Наму замолкает. Джунёп не был ни утешением, ни увлечением; он был возможностью и источником всего того, без чего Ухён не мог существовать. Сонгю же был для него всем. И когда он возвращается к ним в своих рваных и теперь мокрых кедах, то Ухён испытывает облегчение. Ему спокойнее, даже если Сонгю просто находится рядом с ним. Рукопожатие, захлопнутая дверь. Наму начинает говорить еще на крыльце дома:
- Мальчику своему ничего не скажешь? - нервы отступают, и он немного язвит в вопросе. На губах Сонгю тут же расцветает улыбка, и его рука проходится по ухёновой спине, останавливаясь на талии. Он приобнимает его, слегка разворачивая к себе; они так и не отходят дальше трех метров от двери, замирая на ступеньках.
- Мальчик уже взрослый, он сам все поймет, - старший улыбается глазами, а Ухён все равно стервозничает в ответ.
- Мы же к тебе? Если он завалится туда, я не буду церемониться. И даже незнание корейского не спасет его от понимания того, что я захочу ему сказать.
- Не будь таким злым, - Наму хмурится, а Сонгю наклоняется и проводит кончиком носа по его щеке в странном кошачьем жесте, полном нежности, - И если тебя волнует возможность его внезапного визита, то мы можем закрыться изнутри, но тогда нам придется чем-то развлекать себя двое суток подряд.
- Даааа? - тянет Ухён, расплываясь в улыбке, - И чем же это?

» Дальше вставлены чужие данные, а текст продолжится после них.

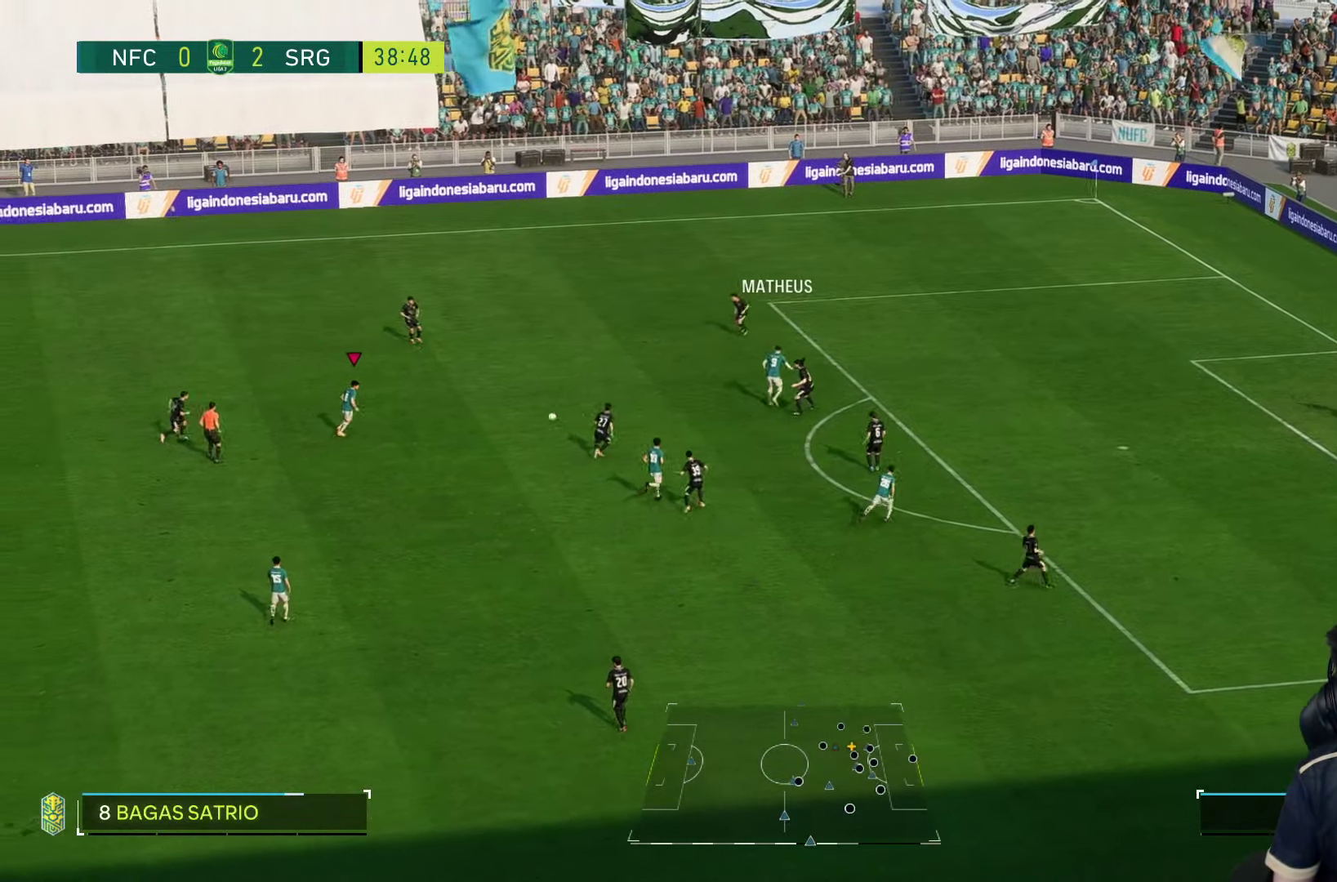
{"buttons": [], "left_stick": "down", "right_stick": "center", "events": [[50, "left_stick", "down"]]}
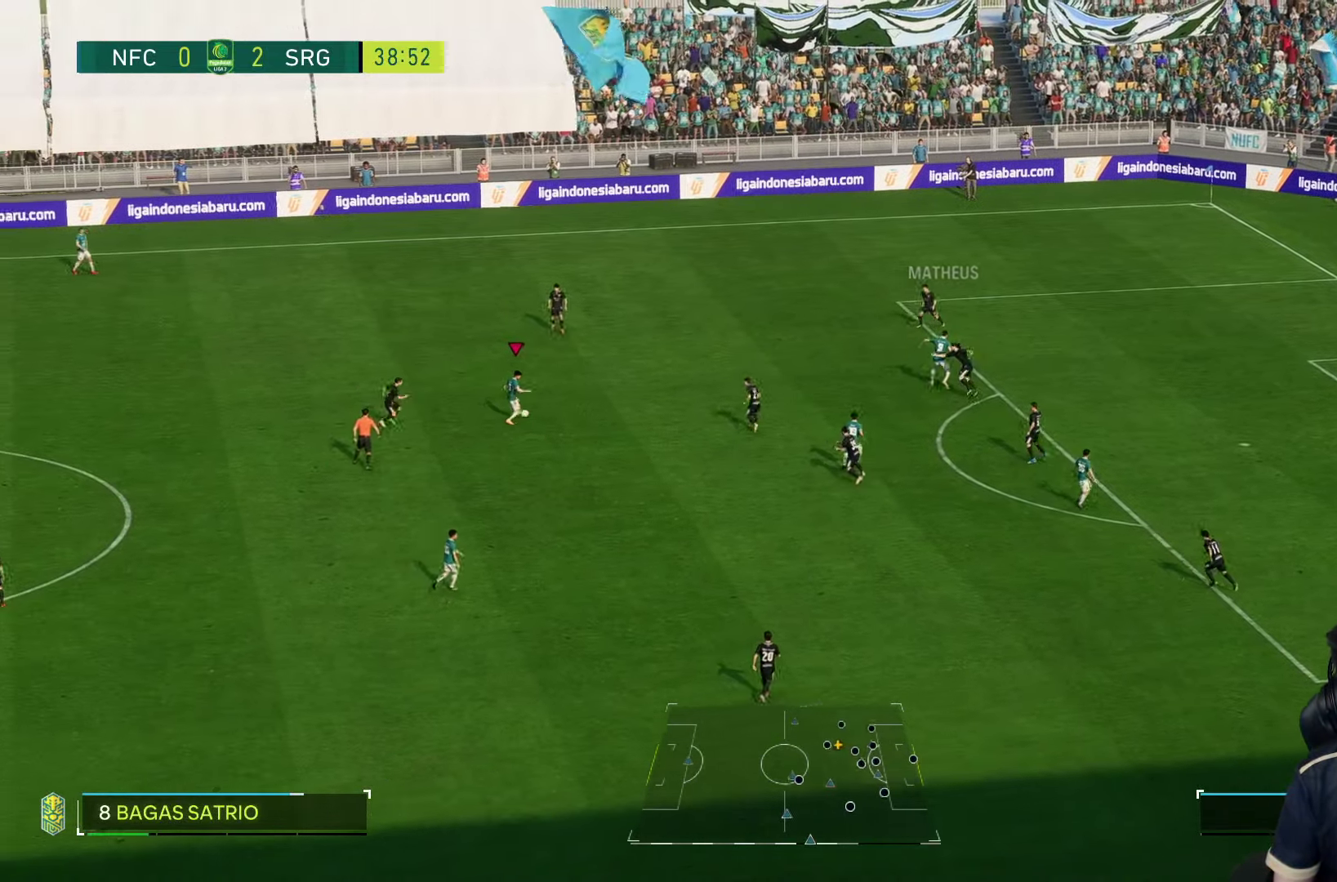
{"buttons": ["R1"], "left_stick": "down-right", "right_stick": "center", "events": [[284, "R1", "down"], [484, "left_stick", "down-right"]]}
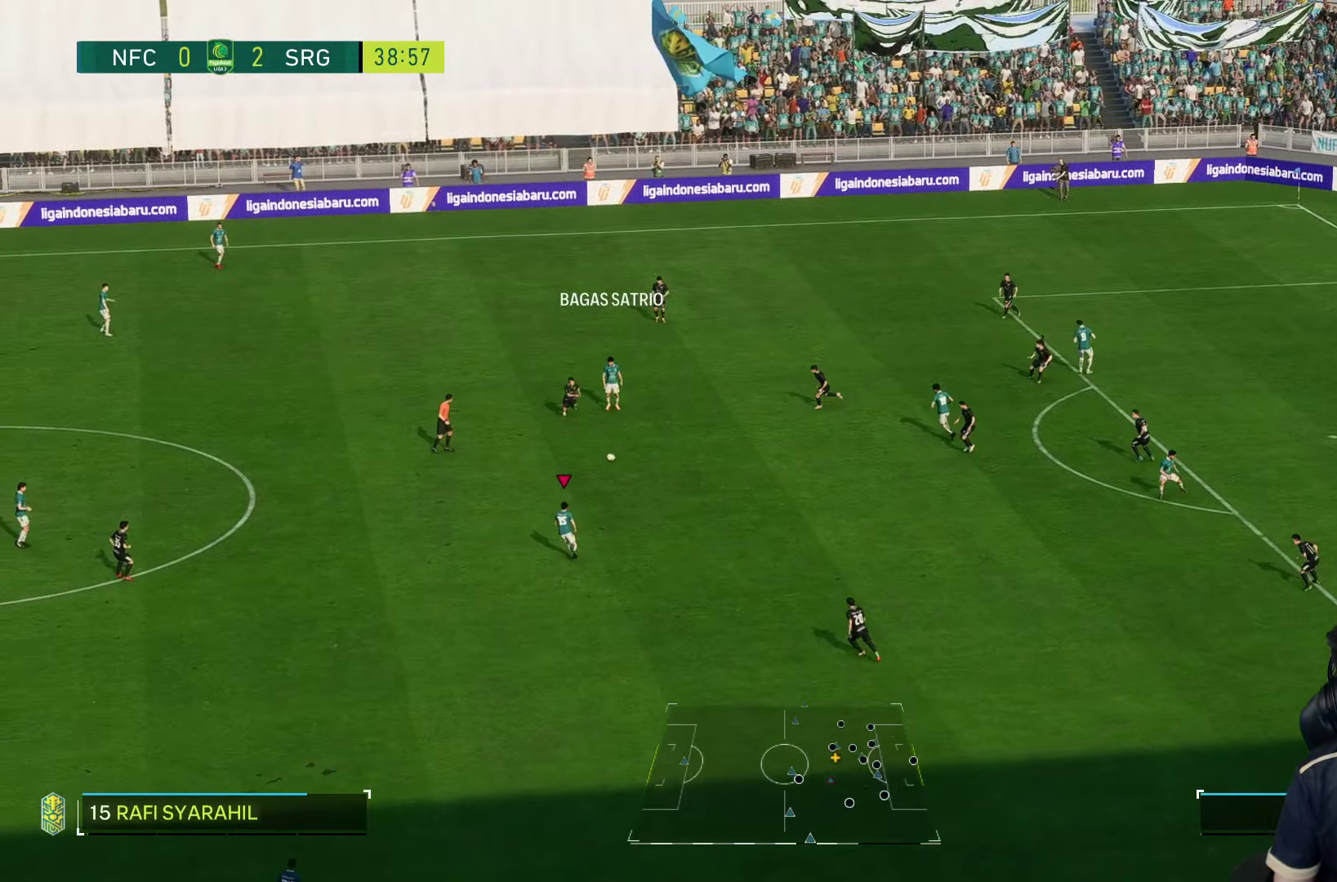
{"buttons": [], "left_stick": "right", "right_stick": "center", "events": [[84, "R1", "up"], [84, "left_stick", "right"], [184, "R2", "down"], [234, "R2", "up"], [267, "R1", "down"], [500, "R1", "up"]]}
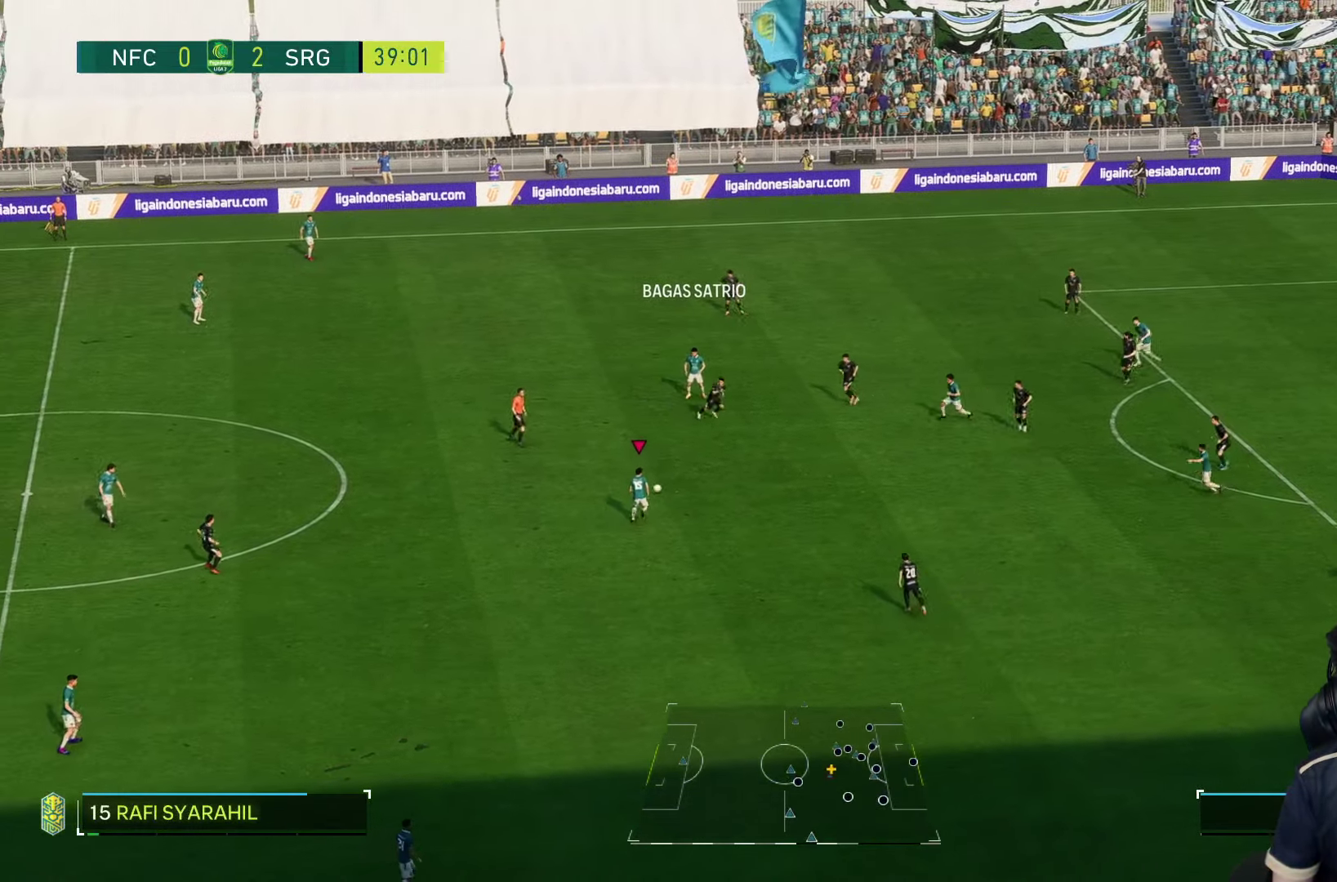
{"buttons": [], "left_stick": "right", "right_stick": "center", "events": []}
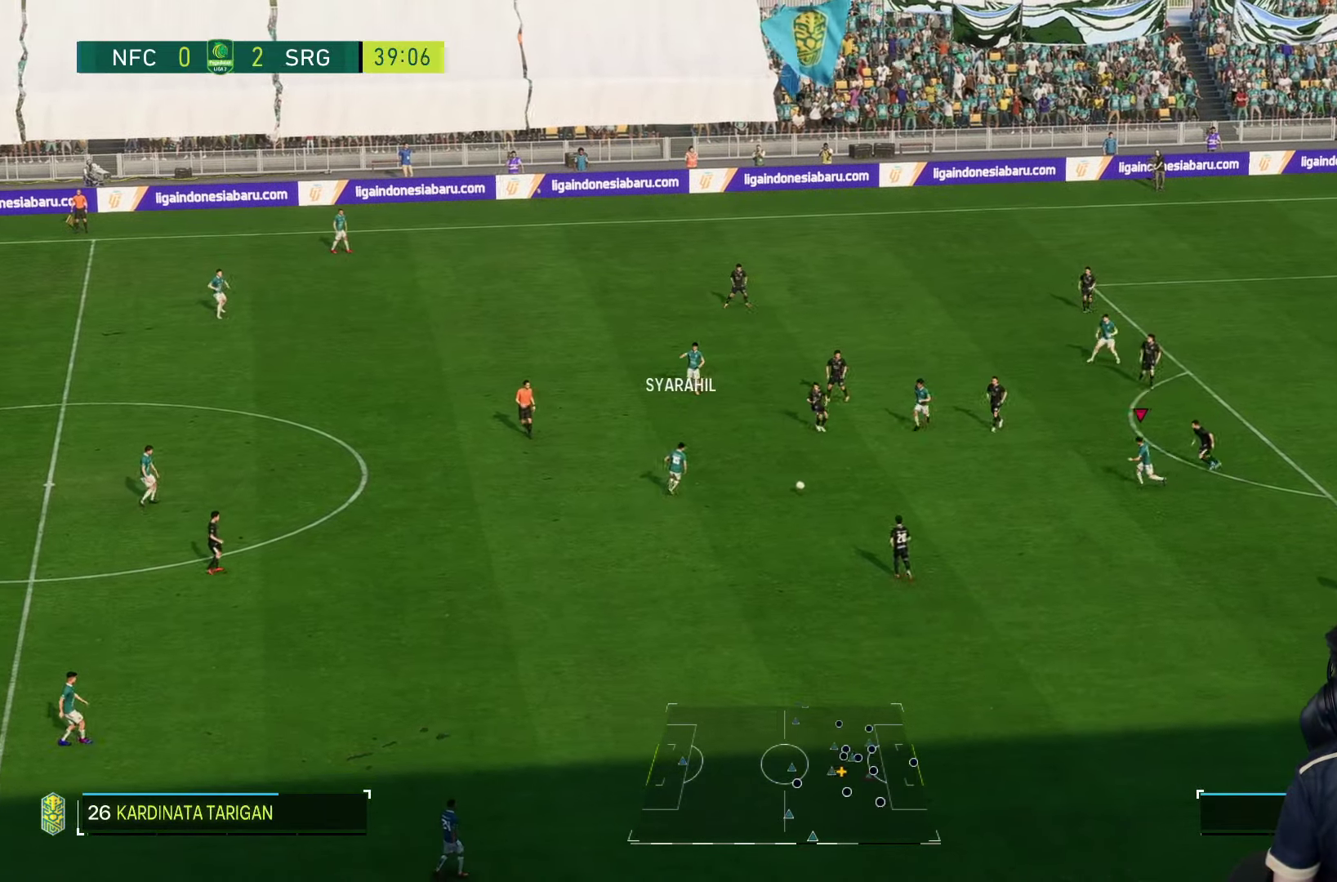
{"buttons": [], "left_stick": "down", "right_stick": "center", "events": [[384, "left_stick", "down"]]}
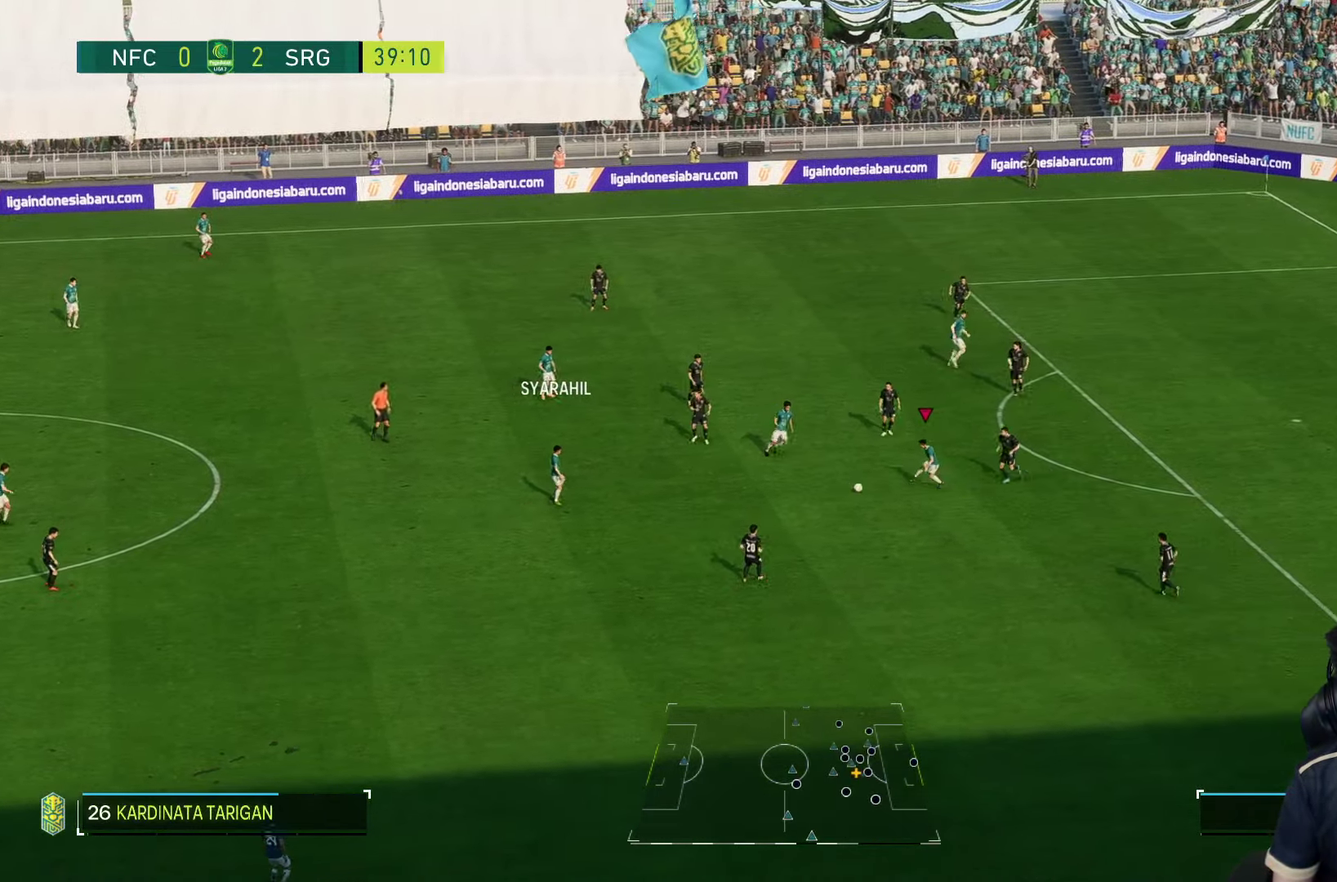
{"buttons": [], "left_stick": "down", "right_stick": "center", "events": [[17, "R2", "down"], [267, "R2", "up"]]}
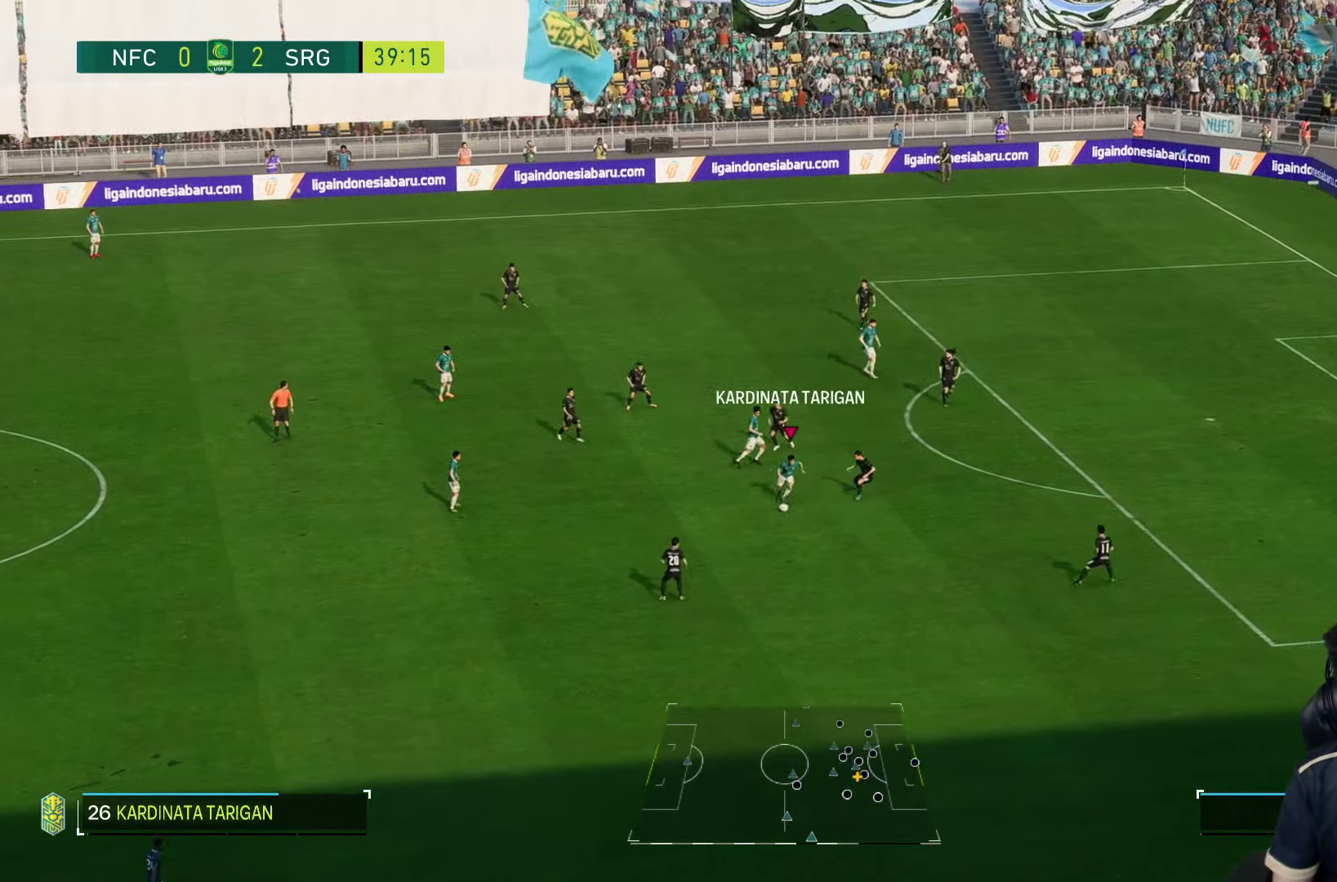
{"buttons": [], "left_stick": "down", "right_stick": "center", "events": []}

- Может, наконец научишь играть меня в шахматы?
Ухён закидывает руки на плечи Сонгю и притягивает к себе ближе, чтобы поцеловать в губы - неспеша, медленно, растягивая каждую секунду удовольствия и закрывая горящие влюбленные глаза. Ему кажется, что проходит вечность, прежде чем воздух заканчивается и приходится оторваться от Сонгю, его теплых, мягких, любимых Ухёном губ.
- Этим я буду с тобой заниматься только в Риме.